Trade unions have today voiced concerns over the future of Tata’s Port Talbot steelworks.
Reports claim that the owner of the UK’s biggest steelworks threatened to close its plant without £1.5 billion of aid from the government.
Tata Group said the subsidies are necessary to cut carbon dioxide emissions from its operations.
In an interview with the Financial Times, Natarajan Chandrasekaran, Chairman of Tata Group, said: “A transition to a greener steel plant is the intention that we have.

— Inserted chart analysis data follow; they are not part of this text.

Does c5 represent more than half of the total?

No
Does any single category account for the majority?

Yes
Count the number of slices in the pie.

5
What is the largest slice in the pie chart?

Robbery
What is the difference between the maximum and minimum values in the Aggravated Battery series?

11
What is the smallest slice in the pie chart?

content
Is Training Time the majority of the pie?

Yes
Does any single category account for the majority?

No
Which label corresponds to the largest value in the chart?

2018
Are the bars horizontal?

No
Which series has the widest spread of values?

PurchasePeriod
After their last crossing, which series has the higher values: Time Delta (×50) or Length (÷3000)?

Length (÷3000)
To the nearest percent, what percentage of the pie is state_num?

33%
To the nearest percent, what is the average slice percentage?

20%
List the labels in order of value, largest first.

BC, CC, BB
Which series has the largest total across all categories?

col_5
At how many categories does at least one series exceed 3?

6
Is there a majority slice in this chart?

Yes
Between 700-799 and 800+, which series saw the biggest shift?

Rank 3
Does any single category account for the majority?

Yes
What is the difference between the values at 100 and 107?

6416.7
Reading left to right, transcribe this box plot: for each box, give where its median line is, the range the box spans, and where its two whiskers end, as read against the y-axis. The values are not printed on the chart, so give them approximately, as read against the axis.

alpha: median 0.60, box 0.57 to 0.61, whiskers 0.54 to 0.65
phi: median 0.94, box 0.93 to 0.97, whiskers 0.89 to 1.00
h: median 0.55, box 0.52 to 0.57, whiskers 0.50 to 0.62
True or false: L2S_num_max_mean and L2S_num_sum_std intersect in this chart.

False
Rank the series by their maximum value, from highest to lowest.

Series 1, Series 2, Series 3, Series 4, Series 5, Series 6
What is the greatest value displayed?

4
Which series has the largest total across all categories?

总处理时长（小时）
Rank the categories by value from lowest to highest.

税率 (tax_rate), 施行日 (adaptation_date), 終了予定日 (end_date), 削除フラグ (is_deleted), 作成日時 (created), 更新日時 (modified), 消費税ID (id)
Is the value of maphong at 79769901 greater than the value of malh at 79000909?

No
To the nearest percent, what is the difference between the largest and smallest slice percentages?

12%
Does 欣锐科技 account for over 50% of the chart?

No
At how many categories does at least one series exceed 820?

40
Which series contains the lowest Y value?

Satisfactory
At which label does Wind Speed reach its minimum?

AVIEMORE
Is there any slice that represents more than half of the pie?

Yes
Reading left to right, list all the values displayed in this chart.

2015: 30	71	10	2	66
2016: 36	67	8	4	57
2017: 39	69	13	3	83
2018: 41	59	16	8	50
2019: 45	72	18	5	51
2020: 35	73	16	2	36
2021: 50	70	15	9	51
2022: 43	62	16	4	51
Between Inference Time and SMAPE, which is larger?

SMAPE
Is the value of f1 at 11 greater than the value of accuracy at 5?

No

But this is only possible with financial help from the government.”
A spokesperson for Community, the steelworkers’ union and the largest trade union at Tata Steel, said: “This intervention from Tata is shocking and has been without any consultation with the trade unions.
“For months we have been in discussions with the company, but we should be clear there is no agreement on the decarbonisation roadmap.
“Tata’s comments make a mockery of the company’s commitments to open and transparent dialogue with the unions.
“Tata and the government must do whatever it takes to secure the future of steelmaking at Port Talbot and work with the trade unions to safeguard our vital strategic industry.”
A UK Government spokesperson told ELN: “Steel plays a critical role in all areas of the UK economy and Tata is a valued steel producer and significant employer in the UK.
“Our ongoing support for the sector’s low carbon transition includes the £289 million Industrial Energy Transformation Fund and more than £1 billion to help with energy efficiency, decarbonisation, low carbon infrastructure and for research and development.”